On why Britain shouldn't

“I don't have a phobia about Tories. That would suggest an irrational response. I hate them for a reason. For lots of reasons, actually. For the miners strike, apartheid, selling council houses, lining the pockets of the rich and hammering the poor – to name but a few… As a young man Cameron looked out on the social carnage of pit closures and mass unemployment, looked at Margaret Thatcher's government and thought, these are my people.” I hate Tories. Gary Younge in The Guardian.

On race

“Frankly, I never thought I’d see the day the local Tory party would select a Birmingham-born Sikh businessman as a candidate, and even though I still struggle with the concept of an Asian Tory — it feels as improbable as a miaowing rabbit — if the child of immigrants is elected as a Tory MP in this seat, which was Conservative from its inception in 1950 until Tony Blair took over as Prime Minister, it will be an encouraging sign that politics in Wolverhampton, the first town in Britain to experience mass immigration, have finally been de-racialised.” I’m Labour, but… Sathnam Sanghara inThe Times.

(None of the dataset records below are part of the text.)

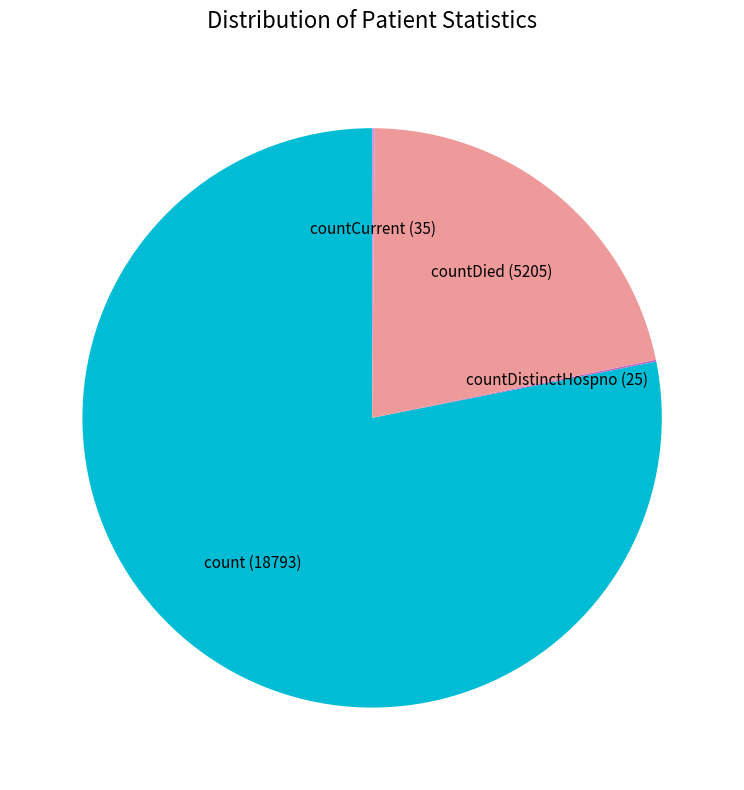

Between count and countDied, which is larger?

count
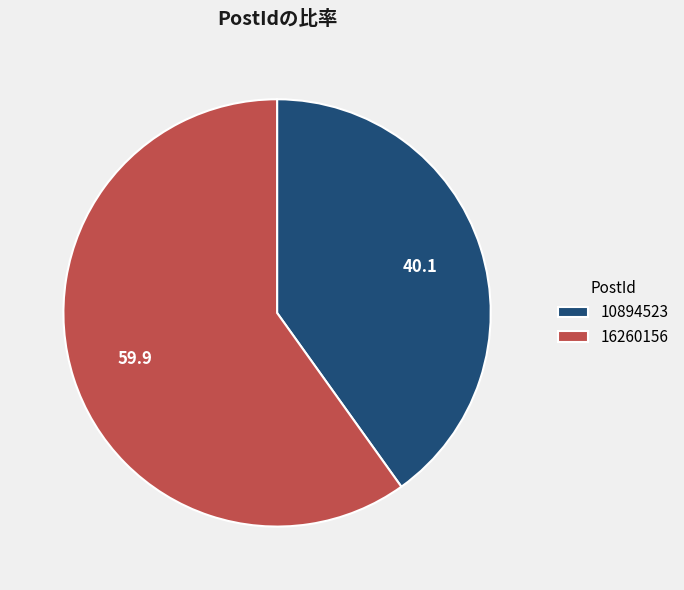

Rank the categories by value from highest to lowest.

16260156, 10894523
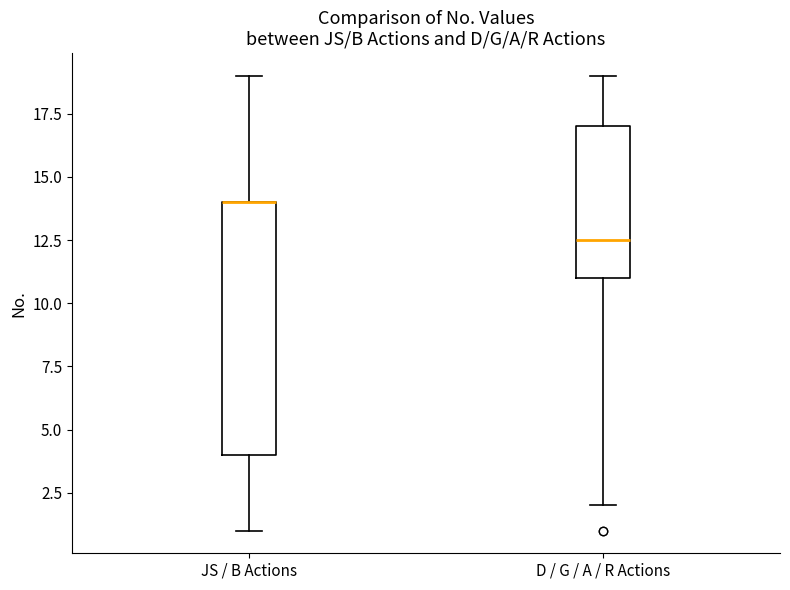

Reading left to right, read every box against the y-axis: the position of its median line, the range the box covers, and the ends of its whiskers. The values are not printed on the chart, so give them approximately, as read against the axis.

JS / B Actions: median 14.0 (drawn on the box's upper edge), box 4.0 to 14.0, whiskers 1.0 to 19.0
D / G / A / R Actions: median 12.5, box 11.0 to 17.0, whiskers 2.0 to 19.0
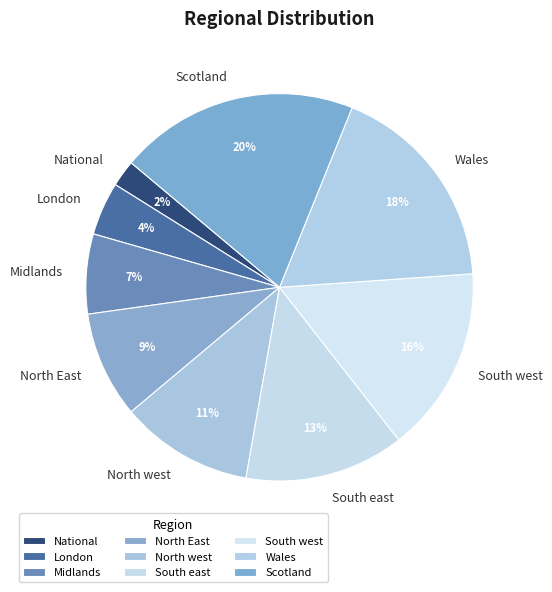

Is Midlands the majority of the pie?

No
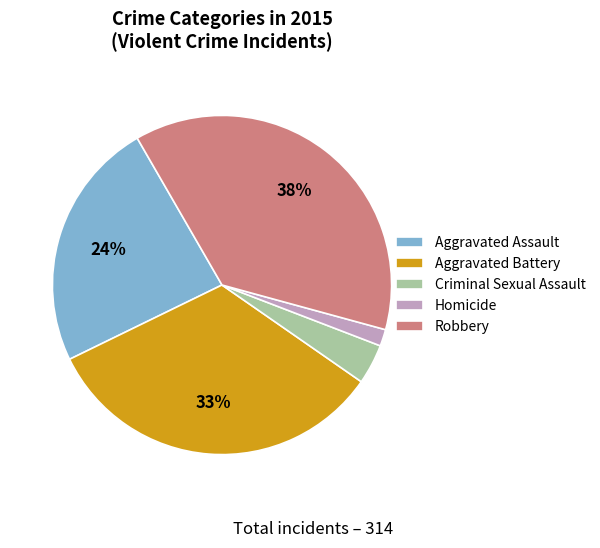

Rank the categories by value from lowest to highest.

Homicide, Criminal Sexual Assault, Aggravated Assault, Aggravated Battery, Robbery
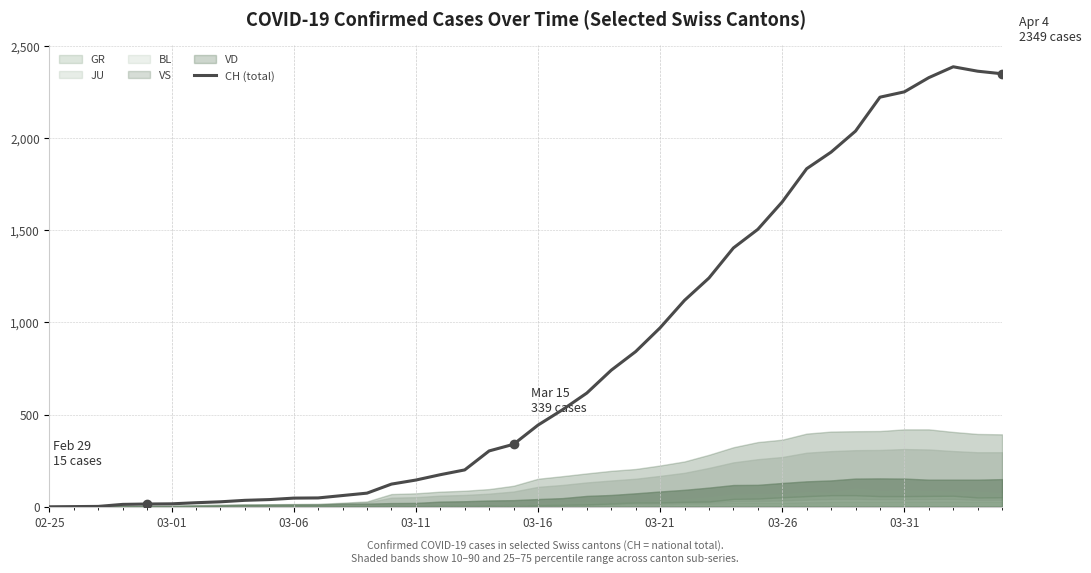

What is the difference between the maximum and minimum values?

2387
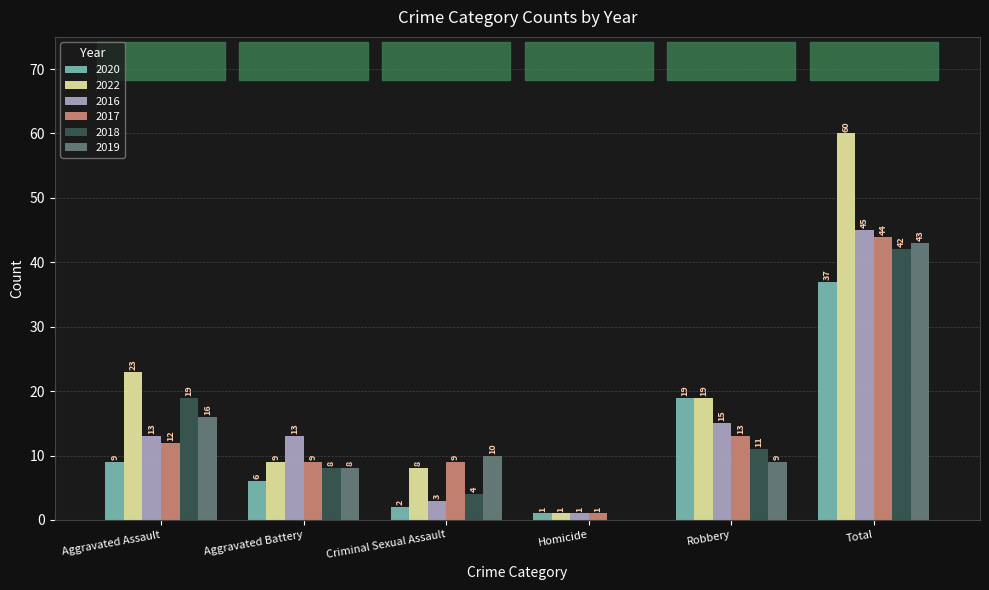

The value of 2022 at Total is 60. True or false?

True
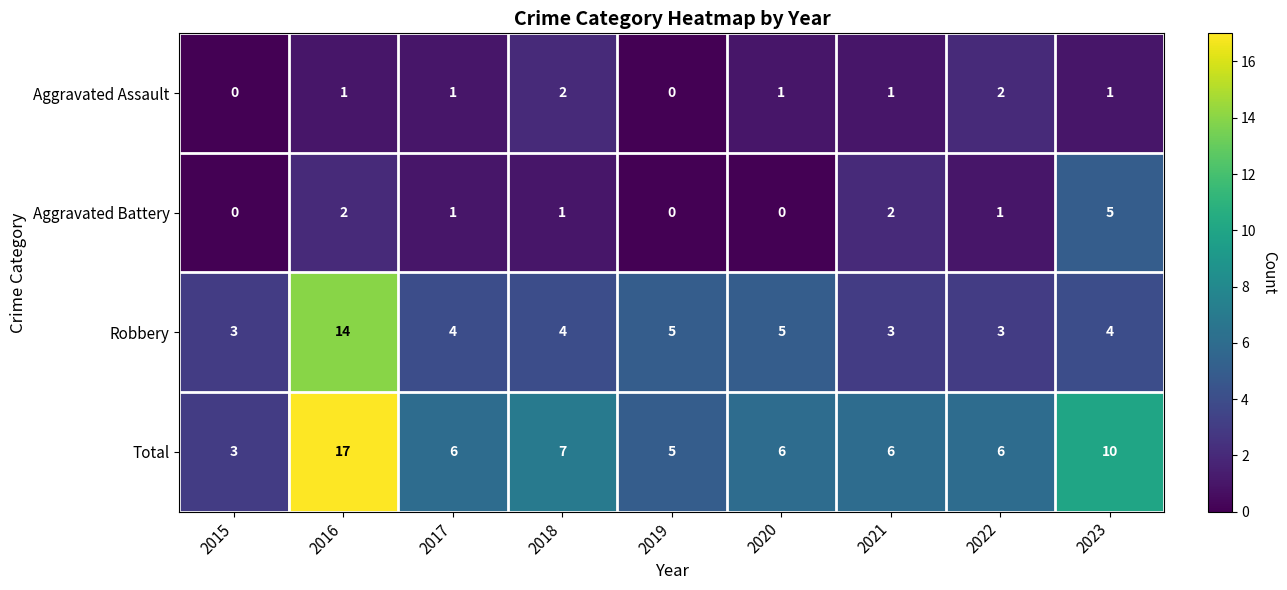

True or false: Aggravated Assault has a value of 0 at 2019.

True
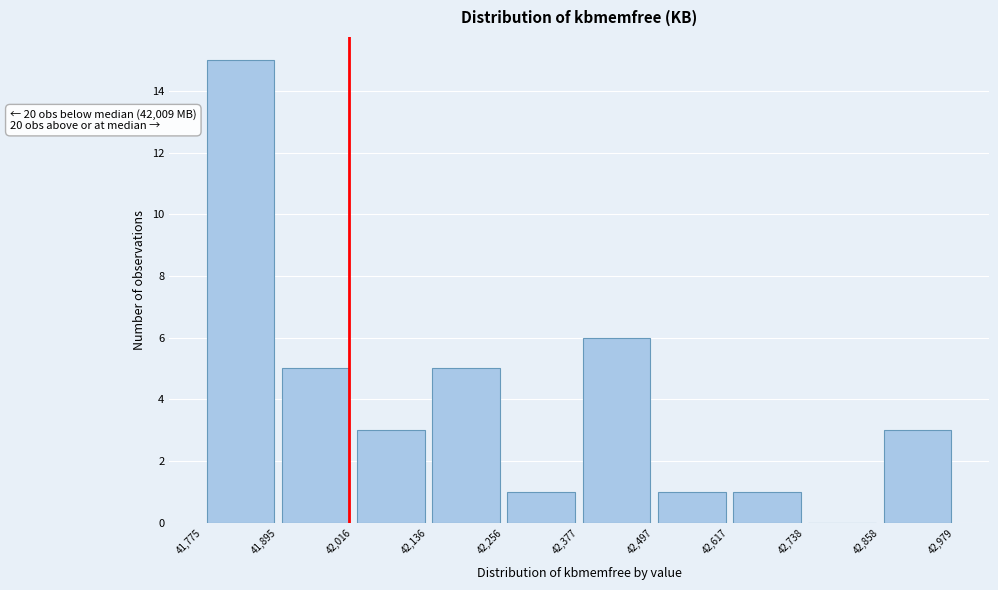

Which range on the x-axis has the tallest bar?

41,775 to 41,895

On the elephant in the room

“This is a grave time for our country; graver than most seem to realise. It is a shame that Gordon Brown's pathetic and, for him, mortal insult of a woman who spoke for England last week distracted attention from what otherwise would have been the most significant story of the election: the report by the Institute of Fiscal Studies into the failure of any of the main parties to address how they would tackle the deficit. The parties have been allowed to stay in a universe parallel to the real economy, and to real international markets, because the electorate seems quite happy for them to talk about "values", "the big society" and "fairness" as a sort of simulacrum of a policy debate. But then reality will come soon enough, starting some time on Friday.” Vote with care, then prepare for the worst. Simon Heffer in The Daily Telegraph.